Dans le domaine de la santé, Garti souligne également que l’initiative de production de vaccins anti-Covid lancée par SM le Roi devrait être consolidée et généralisée à d’autres types de médicaments : "Lorsque nous parlons du système de santé, on parle aussi de médicaments. Les médicaments produits au Maroc représentent à peu près 50% de la consommation des marocains en médicaments. En conséquence, on est toujours dépendants à hauteur de 50% de l’importation".
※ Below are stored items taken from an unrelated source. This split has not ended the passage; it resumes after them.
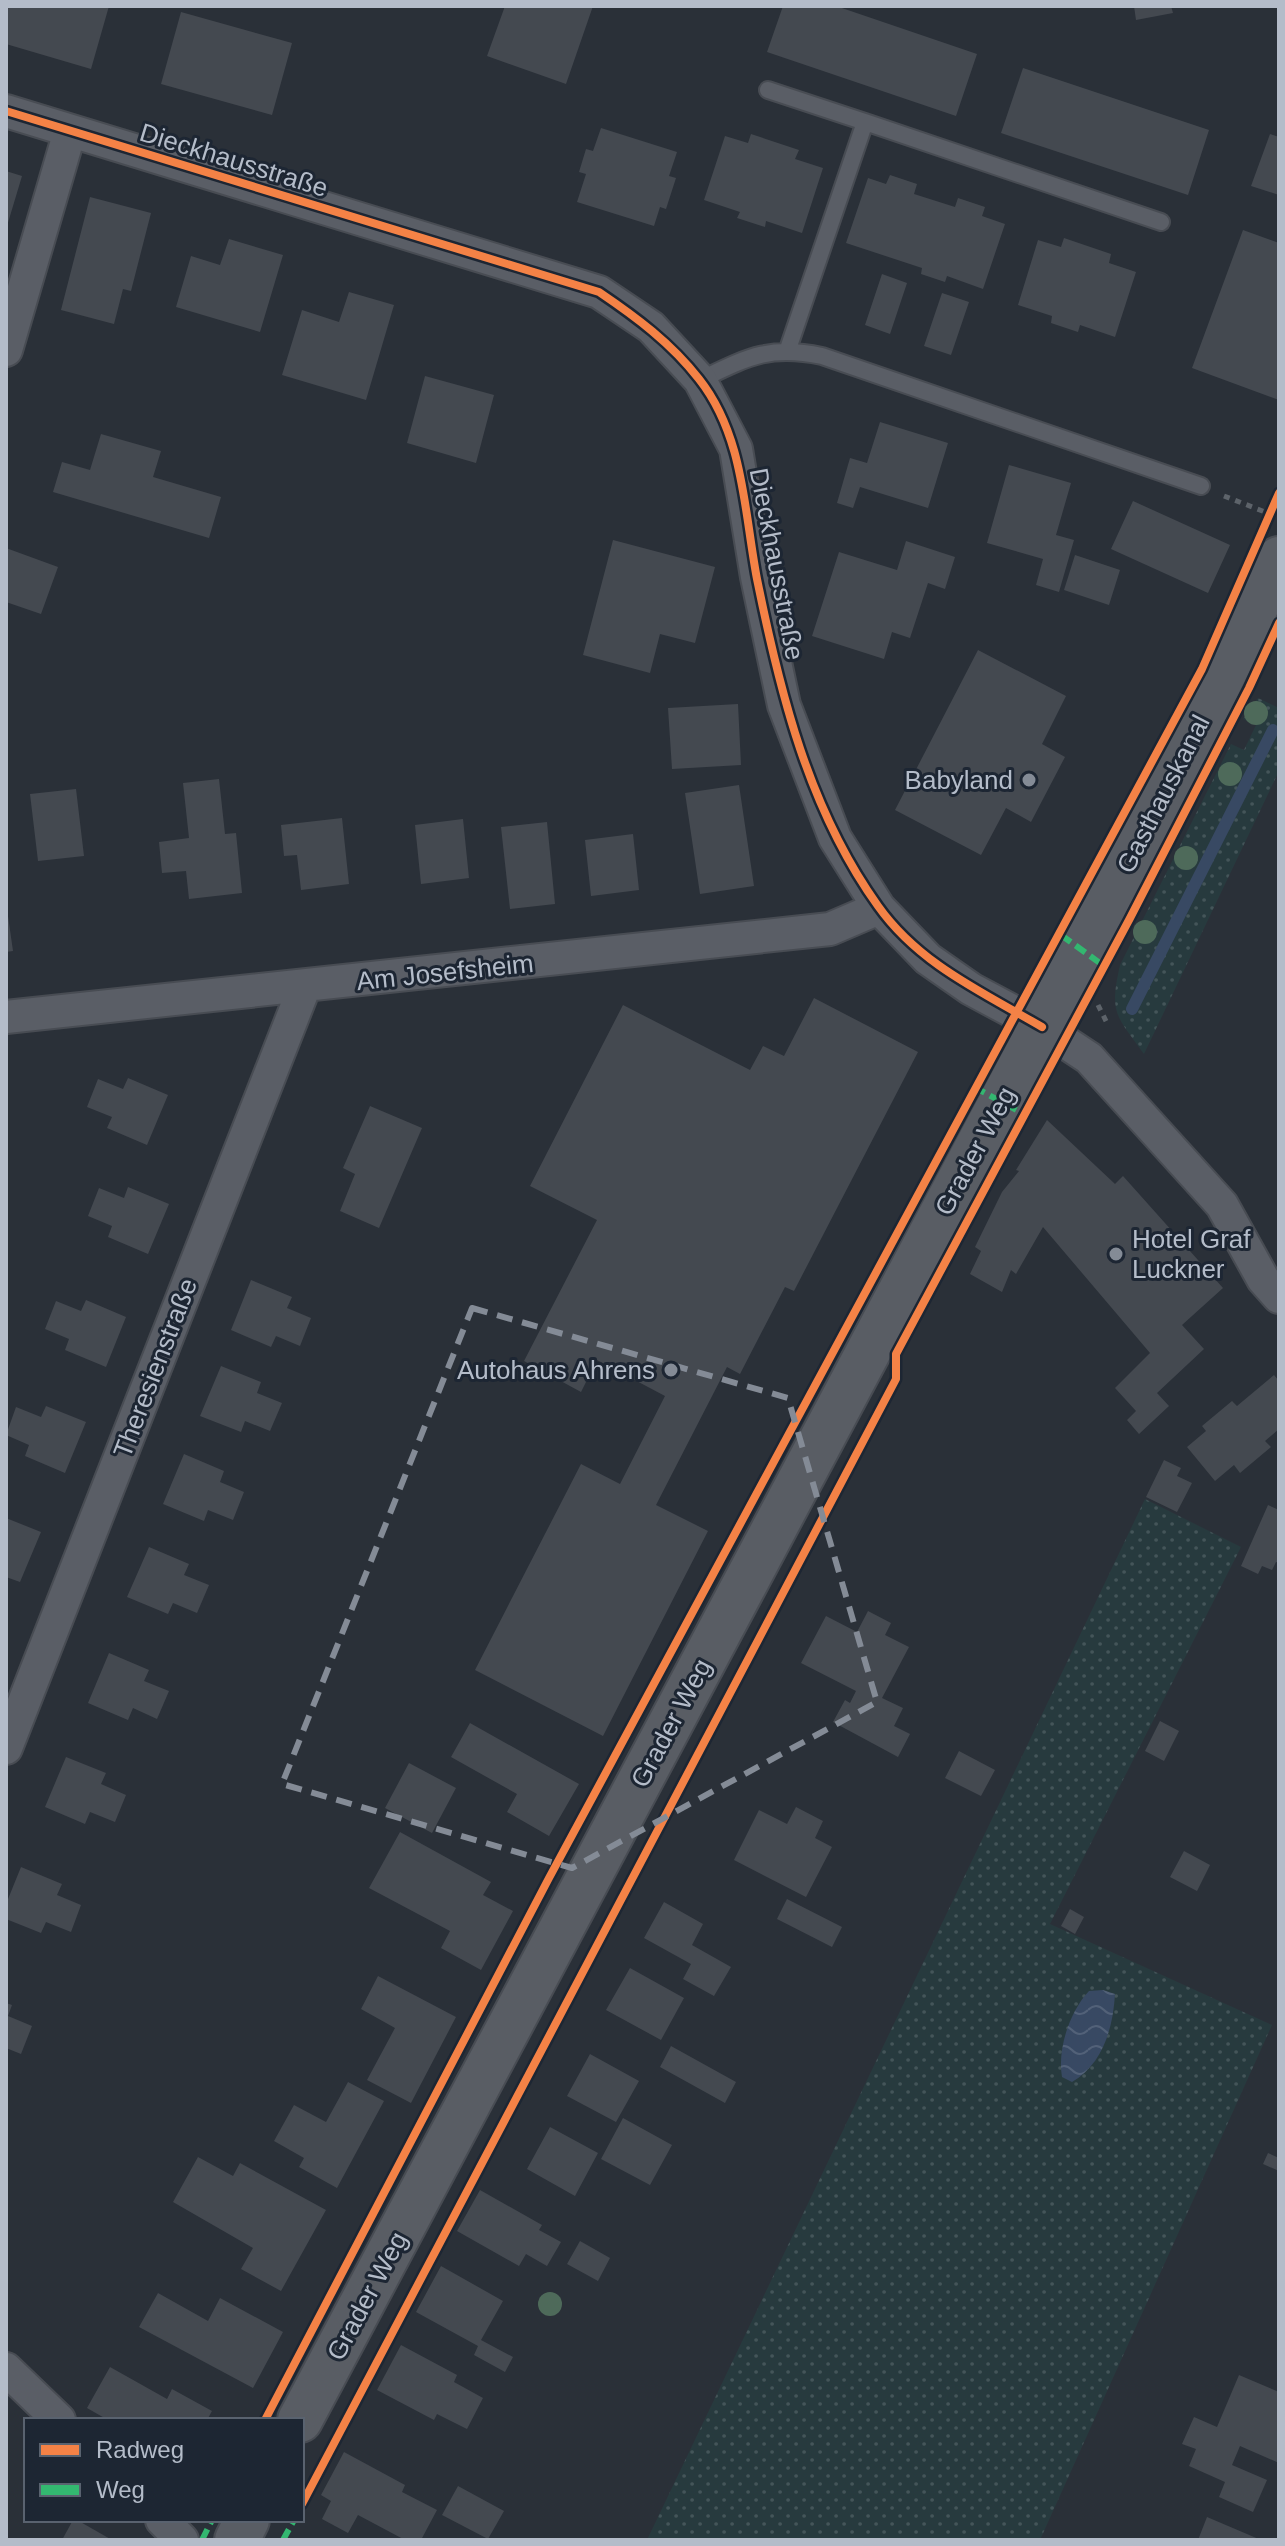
<svg xmlns="http://www.w3.org/2000/svg" width="1285" height="2546" font-family="Arial,sans-serif">
<style>
.grass{fill:url(#grass-dots)}
.water{fill:url(#water-waves)}
.lines{fill:none;stroke-linecap:round;stroke-linejoin:round}
.stream{stroke:#384963;stroke-width:12}
.building{fill:#444950}
.lane-casing{stroke:#484c53;stroke-width:20}
.street-casing{stroke:#484c53;stroke-width:36}
.secondary-casing{stroke:#484c53;stroke-width:48}
.path{stroke:#5d636a;stroke-width:5;stroke-dasharray:6 6;stroke-linecap:butt}
.lane{stroke:#5a5e66;stroke-width:16}
.street{stroke:#5a5e66;stroke-width:32}
.secondary{stroke:#595d64;stroke-width:44}
.quiet{stroke:#33b770;stroke-width:6;stroke-dasharray:12 6;stroke-linecap:butt}
.cycleway-casing{stroke:#1d2633;stroke-width:13}
.cycleway{stroke:#f48246;stroke-width:8}
.tree{fill:#4e6a5a}
.marked{fill:none;stroke:#848b96;stroke-width:6;stroke-dasharray:16 10;stroke-linejoin:round}
.poi-dot{fill:#848b96;stroke:#1d2633;stroke-width:3}
.labels{text-anchor:middle;dominant-baseline:central;stroke-width:6;stroke-linejoin:round;paint-order:stroke}
.street-label{font-size:26px;fill:#b4bcc9;stroke:#1d2633}
.poi-label{font-size:26px;fill:#b4bcc9;stroke:#1d2633;text-anchor:end}
</style>
<defs>
<pattern id="grass-dots" width="8" height="8" patternUnits="userSpaceOnUse" patternTransform="scale(2)"><rect width="8" height="8" fill="#273a3e"/><path d="M2 2h.1M6 6h.1" fill="none" stroke="#445559" stroke-width="1.8" stroke-linecap="round"/></pattern>
<pattern id="water-waves" width="16" height="10" patternUnits="userSpaceOnUse" patternTransform="scale(2)"><rect width="16" height="10" fill="#384963"/><path d="M0 5q4-4 8 0t8 0" fill="none" stroke="#526178"/></pattern>
</defs>
<rect width="100%" height="100%" fill="#2a3038"/>
<path class="grass" d="M 1258,698 L 1279,708 L 1279,771 L 1144,1054 C 1116,1015 1109,1014 1120,965 L 1231,744 L 1244,750 L 1256,725 L 1243,719 Z
M 1145,1499 L 1241,1547 L 1050,1924 L 1272,2025 L 1040,2540 L 647,2540 Z"/>
<path class="water" d="M 1103,1990 L 1115,1994 C 1113,2028 1103,2064 1072,2082 L 1062,2077 C 1057,2049 1070,2011 1089,1991 Z"/>
<g class="lines">
<path class="stream" d="M 1132,1009 L 1273,730"/>
</g>
<path class="building" d="M 6,6 L 109,6 L 91,69 L 6,44 Z
M 505,6 L 593,6 L 566,84 L 487,56 Z
M 783,6 L 836,6 L 977,54 L 956,116 L 767,52 Z
M 1134,6 L 1171,6 L 1173,13 L 1136,20 Z
M 181,12 L 292,43 L 272,115 L 161,84 Z
M 1023,68 L 1209,130 L 1188,195 L 1001,133 Z
M 601,128 L 677,152 L 669,176 L 676,178 L 666,209 L 660,207 L 654,226 L 577,202 L 586,174 L 579,172 L 586,149 L 593,151 Z
M 751,134 L 799,150 L 795,159 L 823,168 L 802,233 L 766,221 L 765,227 L 737,218 L 740,212 L 704,200 L 725,136 L 748,143 Z
M 1270,134 L 1279,137 L 1279,195 L 1251,186 Z
M 6,171 L 22,176 L 7,226 L 6,226 Z
M 890,175 L 917,184 L 914,194 L 955,207 L 958,198 L 985,207 L 982,216 L 1005,224 L 983,289 L 947,276 L 945,282 L 921,274 L 922,268 L 846,243 L 868,178 L 886,184 Z
M 90,197 L 151,213 L 131,291 L 123,289 L 114,324 L 61,310 Z
M 1243,230 L 1279,243 L 1279,400 L 1192,368 Z
M 1064,238 L 1111,254 L 1109,263 L 1136,272 L 1115,337 L 1080,325 L 1078,332 L 1051,323 L 1052,316 L 1018,305 L 1038,240 L 1061,247 Z
M 229,239 L 283,255 L 260,332 L 176,307 L 191,256 L 220,265 Z
M 882,274 L 907,283 L 890,334 L 865,325 Z
M 349,292 L 394,305 L 366,400 L 282,375 L 302,310 L 339,322 Z
M 942,293 L 969,302 L 951,355 L 924,346 Z
M 425,376 L 494,395 L 476,463 L 407,443 Z
M 880,422 L 948,443 L 928,508 L 860,487 L 853,508 L 837,503 L 850,458 L 867,463 Z
M 101,434 L 161,451 L 153,477 L 221,497 L 209,538 L 53,492 L 62,462 L 90,470 Z
M 1009,465 L 1071,483 L 1056,535 L 1074,540 L 1059,592 L 1036,585 L 1043,559 L 987,543 Z
M 1133,501 L 1230,545 L 1208,593 L 1111,549 Z
M 613,540 L 715,567 L 695,643 L 660,634 L 650,673 L 583,655 Z
M 906,541 L 955,557 L 945,589 L 928,583 L 910,638 L 892,632 L 884,659 L 812,636 L 839,552 L 897,570 Z
M 6,548 L 58,567 L 41,614 L 6,602 Z
M 1075,555 L 1120,570 L 1109,605 L 1064,590 Z
M 978,650 L 1066,696 L 1042,744 L 1065,757 L 1031,822 L 1006,808 L 981,855 L 895,810 Z
M 738,704 L 741,765 L 672,769 L 668,708 Z
M 219,779 L 225,834 L 236,833 L 242,893 L 189,899 L 186,871 L 162,873 L 159,842 L 189,838 L 183,783 Z
M 739,785 L 754,886 L 700,894 L 685,793 Z
M 76,789 L 84,856 L 38,861 L 30,794 Z
M 342,818 L 349,884 L 301,890 L 297,855 L 284,856 L 281,825 Z
M 463,819 L 469,878 L 421,884 L 415,825 Z
M 547,822 L 555,904 L 510,909 L 501,827 Z
M 633,834 L 639,890 L 591,896 L 585,840 Z
M 6,902 L 13,951 L 6,952 Z
M 814,998 L 918,1052 L 794,1291 L 785,1287 L 740,1374 L 727,1367 L 656,1505 L 708,1531 L 603,1736 L 475,1670 L 581,1464 L 620,1484 L 665,1396 L 597,1360 L 581,1392 L 524,1361 L 597,1220 L 530,1186 L 623,1005 L 750,1070 L 763,1046 L 784,1056 Z
M 128,1078 L 168,1095 L 147,1145 L 107,1128 L 112,1117 L 87,1107 L 98,1079 L 123,1089 Z
M 370,1106 L 422,1128 L 379,1228 L 340,1211 L 355,1174 L 343,1168 Z
M 1047,1120 L 1115,1184 L 1123,1176 L 1223,1288 L 1182,1325 L 1204,1349 L 1157,1393 L 1169,1406 L 1139,1434 L 1127,1420 L 1136,1411 L 1115,1388 L 1150,1353 L 1043,1227 L 1016,1274 L 1011,1270 L 1002,1292 L 970,1274 L 981,1251 L 975,1247 L 1002,1192 L 1019,1171 L 1016,1170 Z
M 128,1187 L 169,1204 L 148,1254 L 108,1237 L 112,1226 L 88,1216 L 99,1188 L 124,1198 Z
M 251,1280 L 292,1297 L 287,1308 L 311,1318 L 300,1346 L 276,1336 L 271,1347 L 231,1330 Z
M 86,1300 L 126,1317 L 106,1367 L 65,1350 L 69,1339 L 45,1329 L 56,1301 L 81,1311 Z
M 221,1366 L 261,1382 L 257,1393 L 282,1403 L 270,1431 L 245,1421 L 241,1432 L 200,1416 Z
M 1274,1375 L 1279,1381 L 1279,1429 L 1265,1441 L 1271,1447 L 1240,1473 L 1234,1465 L 1215,1481 L 1187,1447 L 1206,1431 L 1202,1426 L 1232,1401 L 1237,1406 Z
M 46,1406 L 86,1422 L 65,1473 L 25,1456 L 29,1445 L 6,1435 L 16,1407 L 41,1417 Z
M 184,1454 L 224,1471 L 220,1482 L 244,1492 L 233,1520 L 208,1510 L 204,1521 L 163,1504 Z
M 1164,1460 L 1181,1468 L 1177,1476 L 1192,1483 L 1177,1512 L 1146,1497 Z
M 1268,1505 L 1279,1510 L 1279,1563 L 1276,1562 L 1272,1570 L 1262,1566 L 1258,1574 L 1241,1566 Z
M 6,1518 L 41,1532 L 20,1582 L 6,1577 Z
M 149,1547 L 189,1564 L 184,1575 L 209,1585 L 197,1613 L 173,1603 L 168,1614 L 127,1597 Z
M 868,1611 L 891,1623 L 885,1635 L 909,1647 L 882,1698 L 903,1708 L 894,1726 L 910,1734 L 898,1757 L 833,1722 L 845,1700 L 850,1703 L 856,1691 L 801,1663 L 826,1616 L 857,1632 Z
M 109,1653 L 149,1670 L 144,1681 L 169,1691 L 157,1719 L 133,1708 L 128,1720 L 88,1703 Z
M 1160,1721 L 1179,1731 L 1164,1761 L 1145,1751 Z
M 470,1723 L 579,1784 L 549,1836 L 507,1812 L 517,1794 L 451,1757 Z
M 959,1751 L 995,1770 L 981,1796 L 945,1778 Z
M 66,1757 L 106,1773 L 101,1784 L 126,1795 L 115,1822 L 90,1812 L 85,1824 L 45,1807 Z
M 409,1763 L 456,1788 L 432,1833 L 385,1808 Z
M 796,1807 L 823,1821 L 815,1838 L 832,1847 L 806,1897 L 734,1860 L 759,1810 L 787,1824 Z
M 400,1832 L 491,1882 L 483,1895 L 513,1911 L 481,1970 L 441,1948 L 450,1931 L 369,1888 Z
M 1184,1851 L 1210,1865 L 1197,1891 L 1170,1877 Z
M 21,1867 L 62,1884 L 57,1895 L 81,1905 L 71,1932 L 46,1922 L 41,1933 L 6,1919 L 6,1904 Z
M 787,1899 L 842,1927 L 832,1947 L 777,1919 Z
M 664,1902 L 703,1924 L 692,1945 L 731,1967 L 714,1996 L 683,1979 L 691,1964 L 644,1938 Z
M 1070,1909 L 1084,1917 L 1075,1934 L 1061,1926 Z
M 630,1968 L 684,1998 L 661,2040 L 606,2010 Z
M 378,1976 L 456,2017 L 411,2103 L 367,2080 L 395,2028 L 361,2009 Z
M 6,2003 L 12,2005 L 8,2016 L 32,2026 L 21,2054 L 6,2048 Z
M 671,2046 L 736,2082 L 725,2103 L 660,2067 Z
M 590,2054 L 639,2081 L 616,2122 L 567,2096 Z
M 348,2082 L 384,2101 L 337,2188 L 299,2167 L 304,2158 L 274,2141 L 294,2105 L 326,2122 Z
M 623,2118 L 672,2145 L 650,2185 L 601,2159 Z
M 550,2127 L 598,2153 L 575,2196 L 527,2169 Z
M 1268,2153 L 1279,2158 L 1279,2171 L 1263,2164 Z
M 198,2157 L 233,2176 L 240,2163 L 326,2210 L 281,2291 L 241,2269 L 253,2248 L 173,2202 Z
M 480,2190 L 542,2225 L 539,2230 L 561,2242 L 547,2266 L 526,2254 L 519,2266 L 457,2231 Z
M 580,2241 L 610,2258 L 598,2281 L 567,2264 Z
M 441,2266 L 503,2301 L 481,2340 L 513,2357 L 505,2372 L 474,2355 L 478,2346 L 416,2312 Z
M 158,2293 L 208,2321 L 220,2298 L 283,2332 L 253,2388 L 139,2327 Z
M 401,2345 L 457,2375 L 454,2382 L 483,2398 L 467,2429 L 437,2414 L 434,2420 L 377,2390 Z
M 110,2367 L 167,2399 L 172,2389 L 212,2411 L 207,2420 L 108,2420 L 87,2408 Z
M 1239,2375 L 1279,2392 L 1279,2463 L 1240,2446 L 1232,2465 L 1267,2480 L 1253,2512 L 1219,2497 L 1225,2482 L 1189,2466 L 1196,2449 L 1182,2444 L 1194,2417 L 1217,2427 Z
M 344,2452 L 405,2485 L 402,2492 L 437,2510 L 421,2540 L 405,2540 L 358,2515 L 348,2533 L 322,2519 L 331,2501 L 321,2495 Z
M 458,2486 L 504,2511 L 488,2539 L 442,2515 Z
M 1207,2517 L 1261,2540 L 1198,2540 Z
M 73,2520 L 77,2520 L 112,2540 L 62,2540 Z"/>
<g class="lines">
<g class="lane-casing">
<path id="lane" d="M 768,90 L 865,122
M 788,349 L 865,122 L 1161,222
M 700,380 C 748,357 769,345 822,356 L 1201,486"/>
</g>
<g class="street-casing">
<path id="street" d="M 6,111 L 599,292 L 651,327 L 700,380 L 736,449 L 757,577 L 784,705 L 835,838 L 879,908 L 928,959 L 971,989 L 1042,1027 L 1089,1058 L 1222,1205 L 1263,1279 L 1279,1297
M 6,350 L 70,131
M 6,1017 L 830,929 L 879,908
M 6,1748 L 304,988
M 6,2369 L 59,2420
M 162,2520 L 182,2540"/>
</g>
<g class="secondary-casing">
<path id="secondary" d="M 300,2420 L 1082,950 L 1204,715 L 1279,559
M 237,2540 L 247,2520"/>
</g>
<path class="path" d="M 1224,496 L 1278,517
M 1098,1005 L 1108,1025"/>
<use href="#lane" class="lane"/>
<use href="#street" class="street"/>
<use href="#secondary" class="secondary"/>
<path class="quiet" d="M 1061,935 L 1104,966
M 974,1087 L 1026,1115
M 202,2540 L 212,2520
M 283,2540 L 294,2520"/>
<g class="cycleway-casing">
<path id="cycleway" d="M 6,111 L 599,292 C 636,317 671,343 699,379 C 744,436 744,511 757,579 C 780,693 809,810 878,906 C 919,964 982,992 1042,1027
M 265,2420 L 549,1878 L 1202,669 L 1279,493
M 302,2504 L 896,1379 L 896,1354 L 1129,920 L 1249,688 L 1279,623"/>
</g>
<use href="#cycleway" class="cycleway"/>
</g>
<g class="tree">
<circle cx="1256" cy="713" r="12"/>
<circle cx="1230" cy="774" r="12"/>
<circle cx="1186" cy="858" r="12"/>
<circle cx="1145" cy="932" r="12"/>
<circle cx="550" cy="2304" r="12"/>
</g>
<path class="marked" d="M 472,1308 L 788,1398 L 877,1702 L 572,1868 L 282,1784 Z"/>
<g class="poi-dot">
<circle cx="1029" cy="780" r="8"/>
<circle cx="1116" cy="1254" r="8"/>
<circle cx="671" cy="1370" r="8"/>
</g>
<g class="labels">
<g class="street-label">
<text transform="translate(234 160) rotate(17)">Dieckhausstraße</text>
<text transform="translate(777 564) rotate(79)">Dieckhausstraße</text>
<text transform="translate(1163 794) rotate(-63)">Gasthauskanal</text>
<text transform="translate(445 972) rotate(-6)">Am Josefsheim</text>
<text transform="translate(975 1151) rotate(-62)">Grader Weg</text>
<text transform="translate(155 1368) rotate(-69)">Theresienstraße</text>
<text transform="translate(671 1723) rotate(-62)">Grader Weg</text>
<text transform="translate(367 2296) rotate(-62)">Grader Weg</text>
</g>
<g class="poi-label">
<text x="1013" y="780">Babyland</text>
<text x="1132" y="1239" text-anchor="start">Hotel Graf<tspan x="1132" dy="30">Luckner</tspan></text>
<text x="655" y="1370">Autohaus Ahrens</text>
</g>
</g>
<rect width="1285" height="2546" fill="none" stroke="#b4bcc9" stroke-width="16"/>
<rect x="24" y="2418" width="280" height="104" fill="#1d2633" stroke="#59626f" stroke-width="2"/>
<rect x="40" y="2444" width="40" height="12" fill="#f48246" stroke="#59626f" stroke-width="2"/>
<text x="96" y="2458" font-size="24" fill="#b4bcc9">Radweg</text>
<rect x="40" y="2484" width="40" height="12" fill="#33b770" stroke="#59626f" stroke-width="2"/>
<text x="96" y="2498" font-size="24" fill="#b4bcc9">Weg</text>
</svg>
Les partis politiques devraient donc envisager dans leurs programmes des politiques qui permettraient de réaliser une souveraineté sanitaire grâce "à une production nationale de médicaments sans toucher au pouvoir d’achat des Marocains. Si un médicament produit au Maroc coûte deux fois plus cher, on réalisera, certes, la souveraineté sanitaire, mais on touchera aussi au pouvoir d’achat déjà fragile des Marocains. Une industrie médicale nationale forte devrait permettre aussi bien à l’Etat qu’aux citoyens de réduire les dépenses médicales", conclut-il.
La formation professionnelle … un élément moteur pour l’emploi
Davantage d’investissements devraient être faits au niveau de la formation des médecins et le personnel médical en général, mais non pas uniquement, souligne Garti. Selon lui, la priorité devrait aussi être donnée à la formation professionnelle :"Chaque année, on a 200.000 bacheliers dont une grande partie n’intègre jamais le marché du travail. Cela n’est pas uniquement lié à des problèmes d’emplois ou économiques, mais surtout parce que ces personnes ne sont pas nécessairement faites pour un cursus universitaire. Raison pour laquelle il faut privilégier la formation professionnelle, comme c’est le cas en Allemagne par exemple", ajoute-t-il.